Sebastien DELDON-GNB
2012-Sep-21 09:57 UTC
[LLVMdev] RE : Question about LLVM NEON intrinsics
Hello Renato,
You're pointing me at ARM intrinsics related to loads, problem that I've
reported in original e-mail, is not support for vector loads, but support for
'vmaxs'. For instance, there is no vector loads of 16 floats in ARM ISA
but it is legal to write in LLVM:
; ModuleID = 'vadd.ll'
target datalayout =
"e-p:32:32:32-i1:8:8-i8:8:8-i16:16:16-i32:32:32-i64:64:64-f32:32:32-f64:64:64-v64:64:64-v128:128:128-a0:0:64-n32"
target triple = "armv7-none-linux-androideabi"
define void @vaddf32(<16 x float> *%C, <16 x float>* %A, <16 x
float>* %B) nounwind {
%tmp1 = load <16 x float>* %A
%tmp2 = load <16 x float>* %B
%tmp3 = fadd <16 x float> %tmp1, %tmp2
store <16 x float> %tmp3, <16 x float>* %C
ret void
}
and llc generates following code:
vaddf32: @ @vaddf32
@ BB#0:
add r12, r1, #48
add r3, r2, #32
vld1.64 {d20, d21}, [r3, :128]
add r3, r2, #48
vld1.64 {d16, d17}, [r2, :128]
add r2, r2, #16
vld1.64 {d18, d19}, [r1, :128]
vld1.64 {d26, d27}, [r12, :128]
add r12, r1, #32
vld1.64 {d24, d25}, [r3, :128]
add r1, r1, #16
vadd.f32 q11, q9, q8
vld1.64 {d28, d29}, [r12, :128]
vadd.f32 q9, q13, q12
vadd.f32 q8, q14, q10
vld1.64 {d20, d21}, [r2, :128]
vld1.64 {d24, d25}, [r1, :128]
add r1, r0, #48
vadd.f32 q10, q12, q10
vst1.64 {d22, d23}, [r0, :128]
vst1.64 {d18, d19}, [r1, :128]
add r1, r0, #32
add r0, r0, #16
vst1.64 {d16, d17}, [r1, :128]
vst1.64 {d20, d21}, [r0, :128]
bx lr
.Ltmp0:
.size vaddf32, .Ltmp0-vadd32
So 'fadd' instruction operating on vector of <16 x float> is
legalized (scalarized) into 4 vadd.f32 instructions. My assumption was that same
process could apply to NEON LLVM intrinsics such as 'vmaxs'. It
doesn't seems to be the case so I'm wondering if this is an actual bug
or if LLVM intrinsics are limited to legal types for the targeted architecture.

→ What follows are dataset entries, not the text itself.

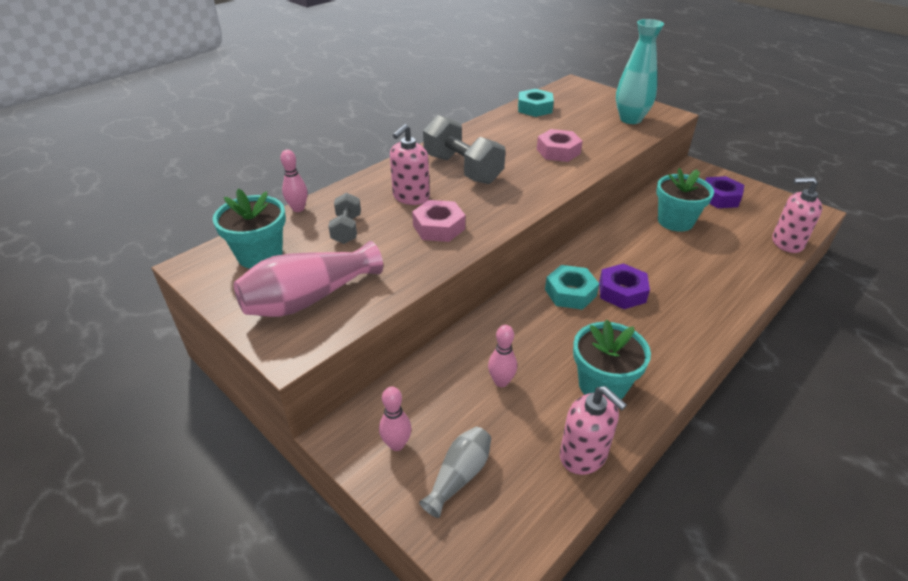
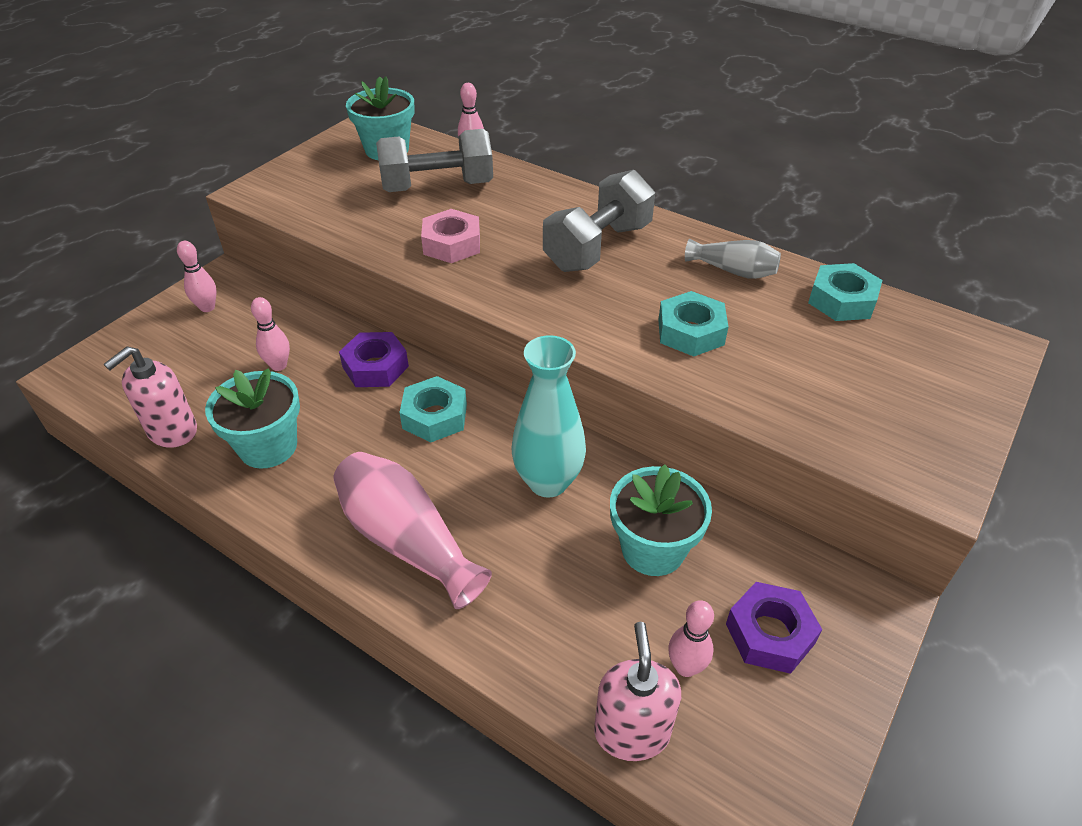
camera: 80 degrees right, 5 degrees up
pink vase [234,241,383,317] -> pink vase moved to [333,452,492,609]
grey dumbbell [328,192,361,244] -> grey dumbbell [376,129,493,192], size x1.81
pink soap dispenser [390,124,430,205] -> none
grey vase [419,427,491,518] -> grey vase moved to [685,239,781,279]
pink nut [537,129,583,162] -> turquoise nut [658,291,729,356]
purple nut [599,263,650,309] -> purple nut moved to [339,332,409,387]
turquoise vase [616,19,664,124] -> turquoise vase moved to [511,335,586,498]
none -> pink bowling pin [668,600,714,677]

Note that however <16 x float> loads are not supported LLVM is able to
generate them as a serie of vld1.i64 instructions.

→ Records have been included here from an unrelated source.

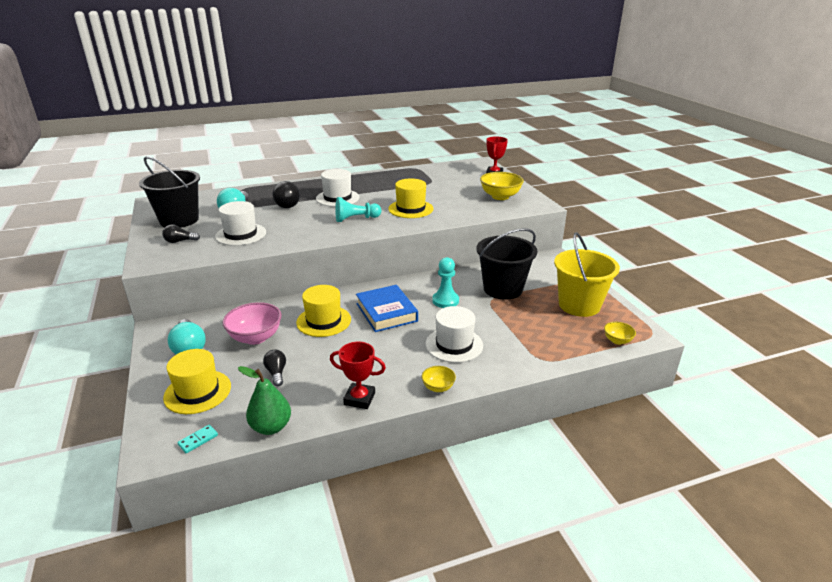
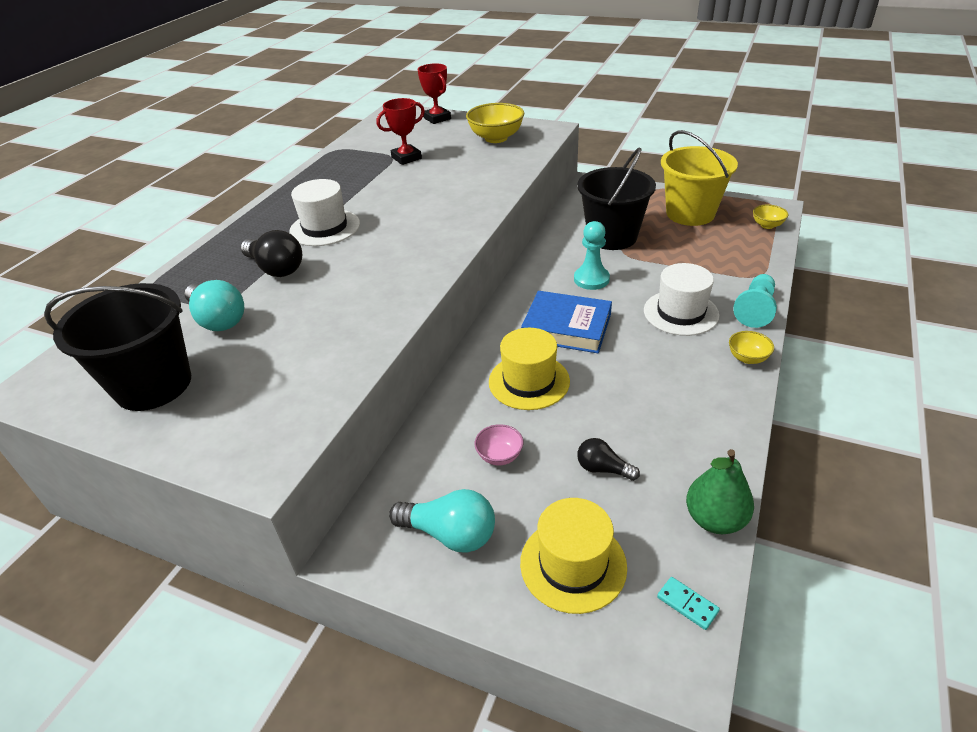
camera: 45 degrees left, 10 degrees up
black light bulb [162,224,200,243] -> none
turquoise domino [177,425,218,453] -> turquoise domino turned 45 degrees counterclockwise [657,577,720,630]
white hat [215,201,266,246] -> none
pink bowl [222,302,282,345] -> pink bowl [474,424,524,465], size x0.54
red trophy [330,341,386,409] -> red trophy moved to [377,98,425,165]
turquoise pawn [335,197,381,222] -> turquoise pawn moved to [733,274,777,328]
yellow hat [388,179,434,218] -> none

Hope this clarify my request.
Best Regards
Seb
________________________________________
De : rengolin at gmail.com [rengolin at gmail.com] de la part de Renato Golin
[rengolin at systemcall.org]
Date d'envoi : vendredi 21 septembre 2012 11:14
À : Sebastien DELDON-GNB
Cc : llvmdev at cs.uiuc.edu
Objet : Re: [LLVMdev] Question about LLVM NEON intrinsics
On 21 September 2012 09:28, Sebastien DELDON-GNB
<sebastien.deldon at st.com> wrote:> declare <16 x float> @llvm.arm.neon.vmaxs.v16f32(<16 x float>,
<16 x float>) nounwind readnone
>
> llc fails with following message:
>
> SplitVectorResult #0: 0x2258350: v16f32 = llvm.arm.neon.vmaxs 0x2258250,
0x2258050, 0x2258150 [ORD=3] [ID=0]
>
> LLVM ERROR: Do not know how to split the result of this operator!
>
> Is it a BUG ? If yes I'm happy to get some directions on how I can fix
it. If not I would like to know how to determine valid type for a given LLVM
intrinsics.
I may be wrong, but I don't think there is such a load intrinsic...

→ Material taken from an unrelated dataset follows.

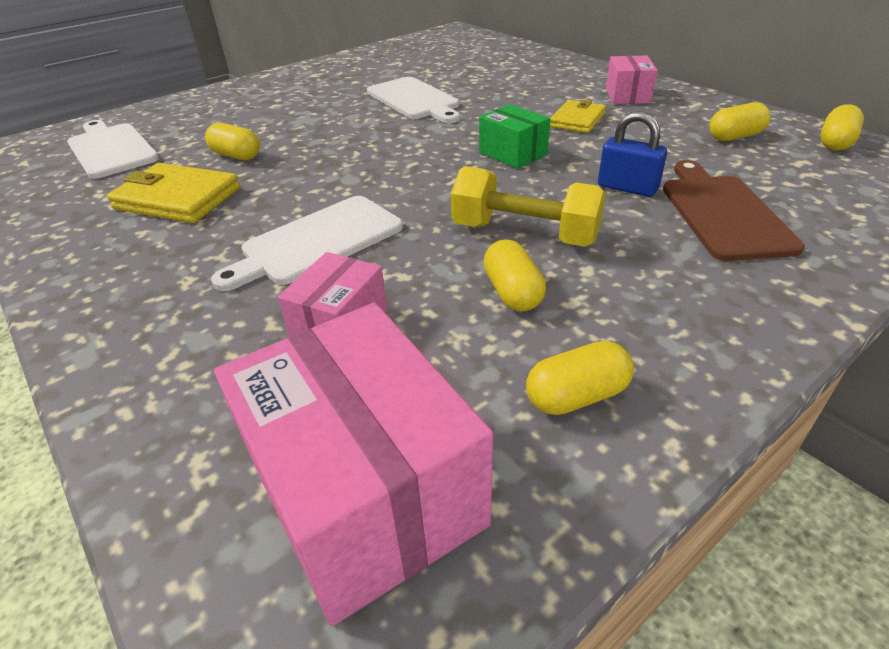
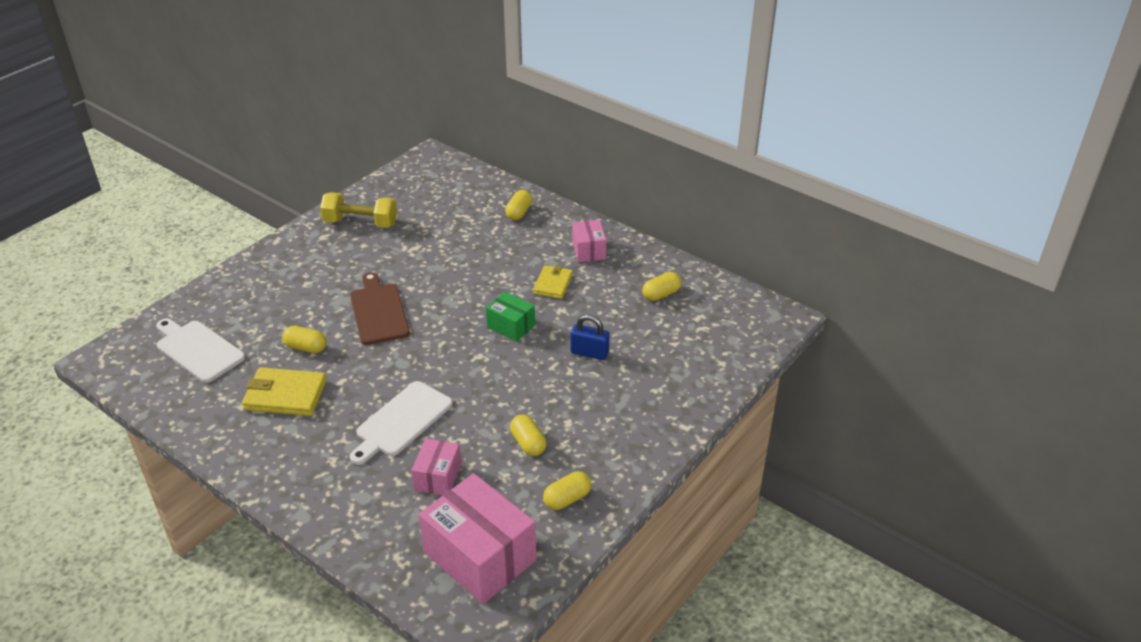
camera: 15 degrees left, 0 degrees up
white cutting board [367,77,460,123] -> none
yellow dumbbell [451,166,606,247] -> yellow dumbbell moved to [320,192,397,228]
brown cutting board [663,160,805,261] -> brown cutting board moved to [350,272,410,345]
yellow capsule [821,104,864,151] -> yellow capsule moved to [505,190,532,220]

http://infocenter.arm.com/help/index.jsp?topic=/com.arm.doc.dui0348c/BABDCGGF.html
--
cheers,
--renato
http://systemcall.org/
On 21 September 2012 10:57, Sebastien DELDON-GNB <sebastien.deldon at st.com> wrote:> You're pointing me at ARM intrinsics related to loads, problem that I've reported in original e-mail, is not support for vector loads, but support for 'vmaxs'. For instance, there is no vector loads of 16 floats in ARM ISA but it is legal to write in LLVM:Oh, yes, sorry. Still, Eli is right, you can't assume generic IR will convert to platform-specific intrinsics automagically. This is not a bug, but could be a feature, if you want to write a NEON validator pass that pattern-matches generic LLVM IR operations into the respective (semantically correct) NEON intrinsics, or at least leave the IR operations in a state that the back-end will recognize it. Honestly, I prefer the approach to have the front-end writing generic IR and having target-specific passes that will change the generic IR to target specific, so the back-end can deal with it. But it seems that the front-ends had to deal with that, so far, including the ones I wrote. :/ -- cheers, --renato http://systemcall.org/
Sebastien DELDON-GNB
2012-Sep-21 10:19 UTC
[LLVMdev] RE : Question about LLVM NEON intrinsics
Hi Renato, I guess one solution could be to define LLVM max intrinsic and have LLVM backends generating the appropriate instructions (using SSE inst for x86, NEON for ARM etc.). Seb> -----Original Message----- > From: rengolin at gmail.com [mailto:rengolin at gmail.com] On Behalf Of > Renato Golin > Sent: Friday, September 21, 2012 12:13 PM > To: Sebastien DELDON-GNB > Cc: llvmdev at cs.uiuc.edu > Subject: Re: RE : [LLVMdev] Question about LLVM NEON intrinsics > > On 21 September 2012 10:57, Sebastien DELDON-GNB > <sebastien.deldon at st.com> wrote: > > You're pointing me at ARM intrinsics related to loads, problem that I've > reported in original e-mail, is not support for vector loads, but support for > 'vmaxs'. For instance, there is no vector loads of 16 floats in ARM ISA but it is > legal to write in LLVM: > > Oh, yes, sorry. > > Still, Eli is right, you can't assume generic IR will convert to platform-specific > intrinsics automagically. > > This is not a bug, but could be a feature, if you want to write a NEON validator > pass that pattern-matches generic LLVM IR operations into the respective > (semantically correct) NEON intrinsics, or at least leave the IR operations in a > state that the back-end will recognize it. > > Honestly, I prefer the approach to have the front-end writing generic IR and > having target-specific passes that will change the generic IR to target specific, > so the back-end can deal with it. But it seems that the front-ends had to deal > with that, so far, including the ones I wrote. :/ > > -- > cheers, > --renato > > http://systemcall.org/